Would I jump back into the world of startups again after this? Truth be told, I have second thoughts. It’s glitzy, glamorous and fighting for funding is like competing for a Miss World title. You’ll feel like a bitch. Investors are not there to cheer you on. They are there to make money, and if you’re not performing, you’ll feel the heat.

What would I do differently should I decide to start up another business? Probably the focus will be to grow slowly like a turtle and focus on being profitable.

Founding a startup is damn tough. Sometimes I envy those who can generate revenue. I wish we can hit jackpot and be the next unicorn. Then again, I’ve learned over the years to try have a growth mindset as espoused by Angela Duckworth in her book Grit. Not all is lost, as the experience was tremendously crucial for my personal growth.

It’s not only the end result that matters – it’s the process of learning through the pain that makes it worthwhile.

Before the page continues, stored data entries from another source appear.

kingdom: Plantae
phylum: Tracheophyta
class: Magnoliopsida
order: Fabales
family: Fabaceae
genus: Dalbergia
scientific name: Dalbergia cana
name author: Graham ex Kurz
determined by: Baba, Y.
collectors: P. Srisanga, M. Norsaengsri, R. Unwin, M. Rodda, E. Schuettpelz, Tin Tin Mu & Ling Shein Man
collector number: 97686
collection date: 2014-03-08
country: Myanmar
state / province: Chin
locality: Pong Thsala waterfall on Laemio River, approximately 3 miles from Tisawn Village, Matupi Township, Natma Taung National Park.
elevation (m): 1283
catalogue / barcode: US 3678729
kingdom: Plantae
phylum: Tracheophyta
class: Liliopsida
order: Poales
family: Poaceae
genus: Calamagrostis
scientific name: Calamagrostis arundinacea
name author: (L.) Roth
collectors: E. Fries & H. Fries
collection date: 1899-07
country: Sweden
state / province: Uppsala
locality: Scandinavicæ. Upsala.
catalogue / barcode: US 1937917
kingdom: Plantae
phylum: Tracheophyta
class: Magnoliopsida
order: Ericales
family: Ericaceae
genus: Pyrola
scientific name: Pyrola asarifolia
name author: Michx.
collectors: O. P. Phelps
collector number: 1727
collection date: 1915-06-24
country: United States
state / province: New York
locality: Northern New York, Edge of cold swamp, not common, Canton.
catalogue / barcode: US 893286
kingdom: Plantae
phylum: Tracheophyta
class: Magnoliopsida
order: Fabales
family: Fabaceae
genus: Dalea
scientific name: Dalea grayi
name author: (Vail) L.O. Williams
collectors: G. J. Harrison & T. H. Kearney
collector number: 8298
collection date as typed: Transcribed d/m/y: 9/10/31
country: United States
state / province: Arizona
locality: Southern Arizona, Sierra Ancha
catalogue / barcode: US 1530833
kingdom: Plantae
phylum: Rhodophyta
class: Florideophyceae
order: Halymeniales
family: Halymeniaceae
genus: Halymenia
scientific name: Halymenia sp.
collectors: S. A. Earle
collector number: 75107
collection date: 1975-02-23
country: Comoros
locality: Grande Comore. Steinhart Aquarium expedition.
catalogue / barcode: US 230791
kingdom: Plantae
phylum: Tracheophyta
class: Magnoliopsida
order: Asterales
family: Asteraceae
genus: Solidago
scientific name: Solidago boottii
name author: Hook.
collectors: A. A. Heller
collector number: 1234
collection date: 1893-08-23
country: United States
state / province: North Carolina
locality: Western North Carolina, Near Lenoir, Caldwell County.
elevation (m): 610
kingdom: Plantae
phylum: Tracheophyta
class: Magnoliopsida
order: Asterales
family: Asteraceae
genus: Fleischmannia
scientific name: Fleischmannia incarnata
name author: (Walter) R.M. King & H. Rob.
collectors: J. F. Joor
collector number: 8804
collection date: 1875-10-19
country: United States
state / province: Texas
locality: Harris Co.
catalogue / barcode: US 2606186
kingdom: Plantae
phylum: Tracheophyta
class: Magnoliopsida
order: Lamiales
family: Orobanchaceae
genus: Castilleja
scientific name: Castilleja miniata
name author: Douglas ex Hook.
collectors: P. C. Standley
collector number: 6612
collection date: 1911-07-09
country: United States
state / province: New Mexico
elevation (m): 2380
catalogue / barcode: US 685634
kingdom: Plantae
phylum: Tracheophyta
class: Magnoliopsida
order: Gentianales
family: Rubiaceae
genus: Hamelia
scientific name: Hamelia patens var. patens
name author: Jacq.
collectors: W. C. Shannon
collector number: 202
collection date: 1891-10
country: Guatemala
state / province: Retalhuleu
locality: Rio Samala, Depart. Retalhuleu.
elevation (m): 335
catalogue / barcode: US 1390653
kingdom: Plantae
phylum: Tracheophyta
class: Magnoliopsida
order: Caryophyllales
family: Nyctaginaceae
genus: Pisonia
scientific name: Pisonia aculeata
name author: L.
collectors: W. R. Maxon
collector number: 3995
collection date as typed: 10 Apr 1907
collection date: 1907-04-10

2 thoughts on “I Put RM50,000 into a Startup – and Failed a Year Later

  1. JuniorDoc

    Hi Ian, I’ve enjoyed reading a number of your posts. I’m a junior doctor who’s contemplating future options. Just wondering, how did you manage to fit all this in, including the travelling with what I’m assuming was an MO job/schedule? Additionally, how has your journey with Occupational Health been? Are you still working for the government or have you ventured out to private? I ask because I resonate with what you’ve mentioned about valuing good sleep, quality of life and not wanting to be on-call for the rest of my life.

    Reply
    1. Ian Bong Post author

      I’m still with KKM, in the OSH unit for my hospital. I’m doing office hours currently. As for how I managed to do all that – I took a lot of annual leave brought forward from housemanship.